* **Task prompt**: Copy every line of the data below verbatim, changing nothing.

* **Record extracts**:
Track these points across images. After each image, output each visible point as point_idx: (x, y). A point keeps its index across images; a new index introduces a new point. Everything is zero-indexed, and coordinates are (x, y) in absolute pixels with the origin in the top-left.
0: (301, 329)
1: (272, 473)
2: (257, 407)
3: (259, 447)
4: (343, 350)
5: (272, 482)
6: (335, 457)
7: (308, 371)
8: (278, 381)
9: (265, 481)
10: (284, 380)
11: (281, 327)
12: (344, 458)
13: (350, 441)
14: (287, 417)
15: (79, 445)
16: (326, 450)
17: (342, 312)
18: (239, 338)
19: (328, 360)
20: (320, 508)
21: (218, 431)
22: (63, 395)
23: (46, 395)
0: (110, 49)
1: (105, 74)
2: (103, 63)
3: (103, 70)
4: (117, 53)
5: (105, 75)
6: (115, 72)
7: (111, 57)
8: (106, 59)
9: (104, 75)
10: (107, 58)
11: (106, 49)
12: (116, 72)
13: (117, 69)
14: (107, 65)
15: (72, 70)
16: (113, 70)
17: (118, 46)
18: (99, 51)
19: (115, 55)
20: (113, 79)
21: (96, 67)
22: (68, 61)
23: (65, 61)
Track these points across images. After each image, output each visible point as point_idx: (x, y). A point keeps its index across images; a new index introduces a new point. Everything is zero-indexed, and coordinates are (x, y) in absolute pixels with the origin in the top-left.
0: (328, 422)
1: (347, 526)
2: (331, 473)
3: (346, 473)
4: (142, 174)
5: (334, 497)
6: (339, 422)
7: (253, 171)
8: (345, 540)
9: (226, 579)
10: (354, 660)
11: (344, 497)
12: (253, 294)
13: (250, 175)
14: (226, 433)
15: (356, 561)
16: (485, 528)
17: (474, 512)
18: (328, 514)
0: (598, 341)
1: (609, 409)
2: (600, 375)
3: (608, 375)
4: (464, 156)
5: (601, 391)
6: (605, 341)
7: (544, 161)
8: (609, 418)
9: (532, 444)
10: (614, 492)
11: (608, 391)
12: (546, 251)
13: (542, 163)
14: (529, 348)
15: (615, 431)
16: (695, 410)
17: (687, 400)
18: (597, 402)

* **Answer to this problem**:
Track these points across images. After each image, output each visible point as point_idx: (x, y). A point keeps its index across images; a new index introduces a new point. Everything is zero-indexed, and coordinates are (x, y) in absolute pixels with the origin in the top-left.
0: (301, 329)
1: (272, 473)
2: (257, 407)
3: (259, 447)
4: (343, 350)
5: (272, 482)
6: (335, 457)
7: (308, 371)
8: (278, 381)
9: (265, 481)
10: (284, 380)
11: (281, 327)
12: (344, 458)
13: (350, 441)
14: (287, 417)
15: (79, 445)
16: (326, 450)
17: (342, 312)
18: (239, 338)
19: (328, 360)
20: (320, 508)
21: (218, 431)
22: (63, 395)
23: (46, 395)
0: (110, 49)
1: (105, 74)
2: (103, 63)
3: (103, 70)
4: (117, 53)
5: (105, 75)
6: (115, 72)
7: (111, 57)
8: (106, 59)
9: (104, 75)
10: (107, 58)
11: (106, 49)
12: (116, 72)
13: (117, 69)
14: (107, 65)
15: (72, 70)
16: (113, 70)
17: (118, 46)
18: (99, 51)
19: (115, 55)
20: (113, 79)
21: (96, 67)
22: (68, 61)
23: (65, 61)
Track these points across images. After each image, output each visible point as point_idx: (x, y). A point keeps its index across images; a new index introduces a new point. Everything is zero-indexed, and coordinates are (x, y) in absolute pixels with the origin in the top-left.
0: (328, 422)
1: (347, 526)
2: (331, 473)
3: (346, 473)
4: (142, 174)
5: (334, 497)
6: (339, 422)
7: (253, 171)
8: (345, 540)
9: (226, 579)
10: (354, 660)
11: (344, 497)
12: (253, 294)
13: (250, 175)
14: (226, 433)
15: (356, 561)
16: (485, 528)
17: (474, 512)
18: (328, 514)
0: (598, 341)
1: (609, 409)
2: (600, 375)
3: (608, 375)
4: (464, 156)
5: (601, 391)
6: (605, 341)
7: (544, 161)
8: (609, 418)
9: (532, 444)
10: (614, 492)
11: (608, 391)
12: (546, 251)
13: (542, 163)
14: (529, 348)
15: (615, 431)
16: (695, 410)
17: (687, 400)
18: (597, 402)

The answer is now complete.